I was sent for counselling some years ago. It was a complete waste of time. On the way to sessions I would cudgel my brains to think up “problems” to discuss as I knew the therapist would ask me to “share” my problems with her. I once magnified a trivial incident into a “problem” just to have something to talk about. Unsurprisingly, I finished by discharging myself.
As that was my one brush with counselling, I perhaps ought not draw general conclusions from it though I have heard criticisms from other people and stories suggesting that their experiences were no better than mine.

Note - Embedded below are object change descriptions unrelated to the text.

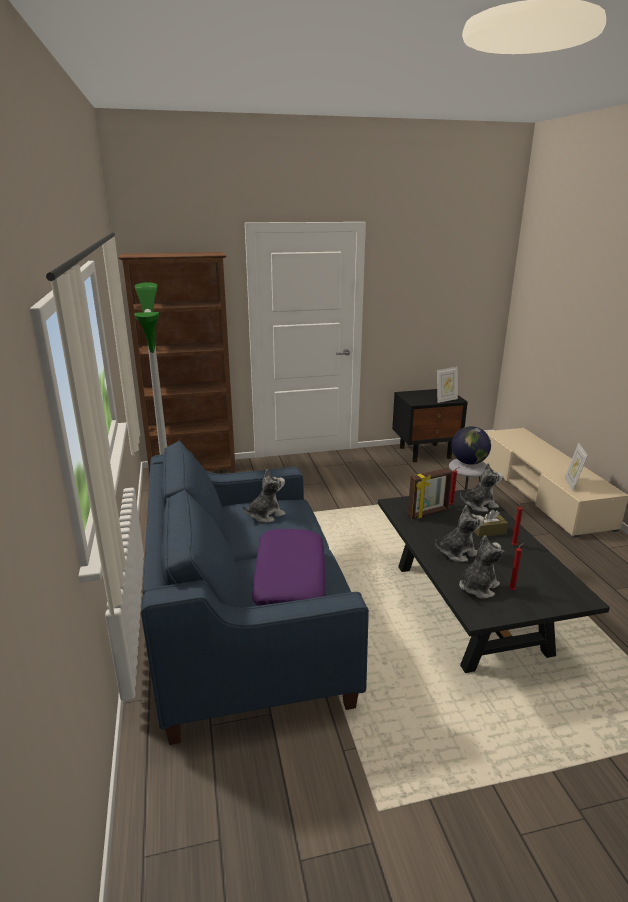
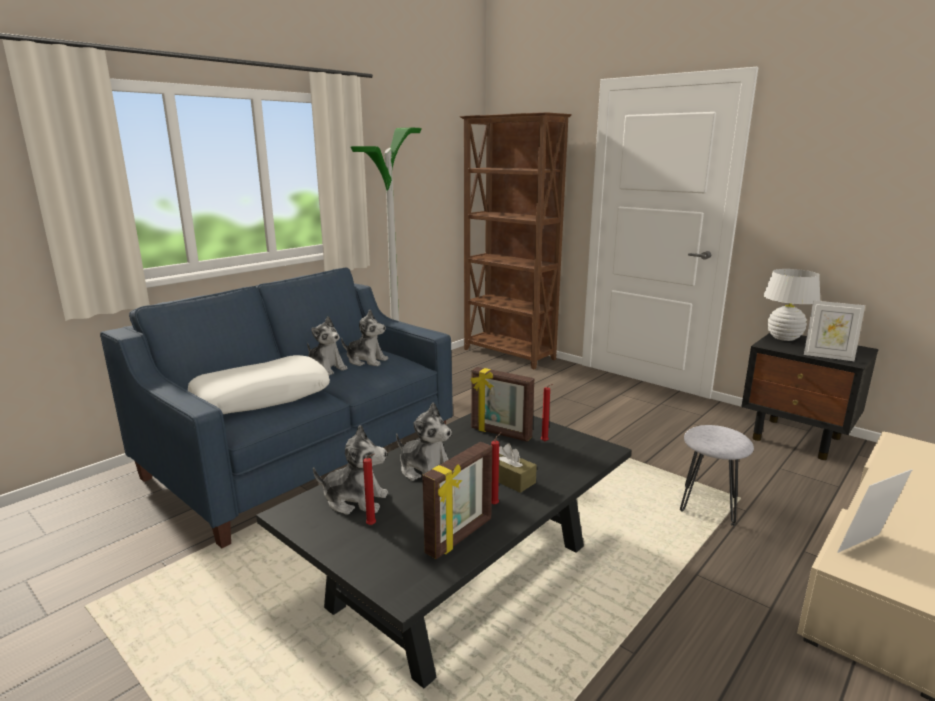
camera: 55 degrees right, 5 degrees down
purple pillow [252,529,325,606] -> white pillow [188,355,330,414]
globe [452,426,491,465] -> none
plush toy [460,463,503,512] -> plush toy moved to [307,316,348,375]
none -> picture frame [422,442,492,559]
none -> white table lamp [763,269,820,341]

There are so many schools of therapy all at odds with one another, all arguing about who is right. There is more than a whiff of the religious cult about this. No doubt each therapist thinks his or her own school of therapy represents the unique therapeutic truth but the suspicion is that none of them does.
To my mind it is a criticism of our culture and the education it provides that people seem incapable of facing up to life and learning its lessons for themselves. This, surely, is the way to maturity. If we have to run off for counselling every time we are unhappy at work or unfulfilled in our lives, then it is not surprising that there are so many signs of immaturity in people’s behaviour.
You wrote: ‘I was sent for counselling some years ago. It was a complete waste of time. On the way to sessions I would cudgel my brains to think up “problems” …’
As I argued, the effectiveness of counselling depends on the engagement of the client to some extent. If you were “sent” and if you had it “invent” problems, I am left thinking: 1) it was doomed from the very start; 2) there was nothing to talk about. If I don’t have a toothache, but have to invent one, and if somebody sends me to the dentist, I would tend to think that going to the dentist was a waste of time. Be dismissive of the people who sent you by all means, but it seems a bit harsh to transfer that dismissal to all counselling.
You wrote: ‘There are so many schools of therapy all at odds with one another, all arguing about who is right. ‘
That may be true of some, and I understand the religious analogy. However, many of the counsellors I know practice ‘ecclectically’, drawing from several models, and many of the purists I know are gracious enough to accept the accept difference rather than belittle it. There is a lot of ecumenism about, at least in the circles that I move in.
You wrote: ‘To my mind it is a criticism of our culture and the education it provides that people seem incapable of facing up to life and learning its lessons for themselves. This, surely, is the way to maturity. ‘
To some extent, I agree. However, in reality, many people struggle to do that, and counselling is one way of helping some people grow to achieve their own solutions. The aim of counselling is to foster maturity rather than encourage immaturity.
You wrote: ‘If we have to run off for counselling every time we are unhappy at work or unfulfilled in our lives, then it is not surprising that there are so many signs of immaturity in people’s behaviour.’
We don’t have to run off. Some people choose to do so and are lucky enough to be able to afford to do so. Some choose not to, and others who want to cannot afford it. Given the scarcity of counselling and it’s lack of availability to many who want it (certainly true outside the cities), I don’t think that a picture of everyone running off whenever they feel unhappy or unfulfilled is reality.
So long as the new therapists recognise that CBT is something that we, user and therapist, work on and isn’t something I, the service user, works on.
Its good news and you’ve explained it eloquently, it is just a shame that not everyone is clear on the expectations of talking therapies ( both patient and therapist) to make it widely accepted as a good practice.